Текст страницы =

******************************

Красноармейцы лишь изредка приходили, вызывая кого-либо к следователю или когда требовался наряд на работу. Кошмаром сравнительно со Славутой и ее свободным арестным режимом представлялись грязь, вонь и теснота в Кривине с постоянно висящей в воздухе бранью красноармейцев и резкостью, задерганностью других чинов. На работу требовалось много народу. Кроме уборки помещений – расчистка с выкорчевыванием площадки под футбольную игру для команды. 13-го, в воскресенье, предстояло открытие игры. Мой сосед – черниговский крестьянин, томившийся в безделье, – охотно шел на работу, тогда как большинство арестованных евреев старались увильнуть от этой бесплатной повинности. Дочь его Анюта с охотой шла мыть полы.
Приходил доктор и опрашивал нас. Я заявил, что болен грудью и кашляю. О наиболее меня беспокоившем расстройстве желудка не сказал, чтобы не положили в госпиталь. Весь день меня не вызывали и ничего о моей отправке не объявляли.
Усадьба Сангушко обнесена массивной чугунной изгородью. Главный дом, окрашенный в желтое, представляет из себя развалину. Во флигеле помещается больница и амбулатория. Нас, как арестованных, приняли вне очереди. Амбулатория обыкновенного типа, чистая. Два врача, фельдшера, сестры. Персонал, как мне показалось, преимущественно еврейский. Врач и его помощник как будто мной очень заинтересовались, мне даже казалось, что чересчур, уж очень они меня с любопытством рассматривали. Я жаловался на грудь и удушье. Раздели и очень внимательно прослушали. Прописали лекарство и дали за печатью справку для следователя следующего содержания: «УССР. Славутская совбольница, 11/7 1924 г. № 4250. Арестованный тов. Дмитриев страдает эмфиземой легких, артериосклерозом и резко выраженным миокардитом, почему и нуждается в постоянном клиническом лечении. Рай-врач (подпись неразборчива). На печати Шепетовский окружной отдел здравоохранения УССР. Славутская гминная больница».

******************************

Задание A =
Переведите на английский язык следующее предложение из текста страницы: «Усадьба Сангушко обнесена массивной чугунной изгородью».
Задание B =
Перепишите без изменений фрагмент текста страницы между словами «Красноармейцы лишь изредка» и «шла мыть полы.» включительно.

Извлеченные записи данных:
******************************

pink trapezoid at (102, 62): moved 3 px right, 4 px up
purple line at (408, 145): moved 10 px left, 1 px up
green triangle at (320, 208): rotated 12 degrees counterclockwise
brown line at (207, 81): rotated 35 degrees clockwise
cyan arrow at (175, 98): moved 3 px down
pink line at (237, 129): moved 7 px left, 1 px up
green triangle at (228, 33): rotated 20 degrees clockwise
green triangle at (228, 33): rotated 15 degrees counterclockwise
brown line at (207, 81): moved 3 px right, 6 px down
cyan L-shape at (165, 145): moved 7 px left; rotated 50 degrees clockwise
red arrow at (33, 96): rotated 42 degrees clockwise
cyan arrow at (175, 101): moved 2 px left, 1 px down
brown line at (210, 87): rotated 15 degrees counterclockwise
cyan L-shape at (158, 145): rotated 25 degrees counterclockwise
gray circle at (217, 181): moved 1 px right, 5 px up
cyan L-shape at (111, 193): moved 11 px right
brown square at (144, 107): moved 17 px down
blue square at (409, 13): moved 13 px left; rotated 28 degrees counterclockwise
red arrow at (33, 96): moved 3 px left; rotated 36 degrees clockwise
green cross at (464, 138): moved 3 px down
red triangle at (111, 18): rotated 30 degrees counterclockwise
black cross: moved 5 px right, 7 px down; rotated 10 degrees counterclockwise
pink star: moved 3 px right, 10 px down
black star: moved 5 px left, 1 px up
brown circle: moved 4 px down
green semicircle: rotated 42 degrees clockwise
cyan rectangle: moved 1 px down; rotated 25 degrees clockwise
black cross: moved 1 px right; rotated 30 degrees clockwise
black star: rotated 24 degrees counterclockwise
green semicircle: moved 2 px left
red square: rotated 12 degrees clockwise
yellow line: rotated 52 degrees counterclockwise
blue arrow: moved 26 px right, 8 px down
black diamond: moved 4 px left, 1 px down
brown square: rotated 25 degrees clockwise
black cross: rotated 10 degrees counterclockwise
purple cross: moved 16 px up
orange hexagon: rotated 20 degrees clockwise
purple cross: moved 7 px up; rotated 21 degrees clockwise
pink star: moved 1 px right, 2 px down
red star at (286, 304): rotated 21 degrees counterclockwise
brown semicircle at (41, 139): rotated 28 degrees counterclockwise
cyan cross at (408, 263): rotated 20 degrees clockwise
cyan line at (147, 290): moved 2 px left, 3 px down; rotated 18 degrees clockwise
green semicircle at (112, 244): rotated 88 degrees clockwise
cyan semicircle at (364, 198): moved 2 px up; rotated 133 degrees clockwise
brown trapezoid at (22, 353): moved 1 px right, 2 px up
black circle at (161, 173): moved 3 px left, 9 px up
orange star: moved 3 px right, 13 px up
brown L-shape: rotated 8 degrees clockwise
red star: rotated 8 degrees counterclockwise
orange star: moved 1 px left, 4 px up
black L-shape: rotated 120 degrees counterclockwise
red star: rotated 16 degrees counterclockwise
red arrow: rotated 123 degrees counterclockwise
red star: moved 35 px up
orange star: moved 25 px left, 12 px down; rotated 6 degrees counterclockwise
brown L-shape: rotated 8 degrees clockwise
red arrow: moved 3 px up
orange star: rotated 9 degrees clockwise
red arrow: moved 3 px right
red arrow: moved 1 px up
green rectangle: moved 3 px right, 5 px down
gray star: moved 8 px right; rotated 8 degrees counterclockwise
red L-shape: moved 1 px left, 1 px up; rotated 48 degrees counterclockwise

******************************

Ответ A =
The Sanguszko estate is surrounded by a massive cast-iron fence.

Ответ B =
Красноармейцы лишь изредка приходили, вызывая кого-либо к следователю или когда требовался наряд на работу. Кошмаром сравнительно со Славутой и ее свободным арестным режимом представлялись грязь, вонь и теснота в Кривине с постоянно висящей в воздухе бранью красноармейцев и резкостью, задерганностью других чинов. На работу требовалось много народу. Кроме уборки помещений – расчистка с выкорчевыванием площадки под футбольную игру для команды. 13-го, в воскресенье, предстояло открытие игры. Мой сосед – черниговский крестьянин, томившийся в безделье, – охотно шел на работу, тогда как большинство арестованных евреев старались увильнуть от этой бесплатной повинности. Дочь его Анюта с охотой шла мыть полы.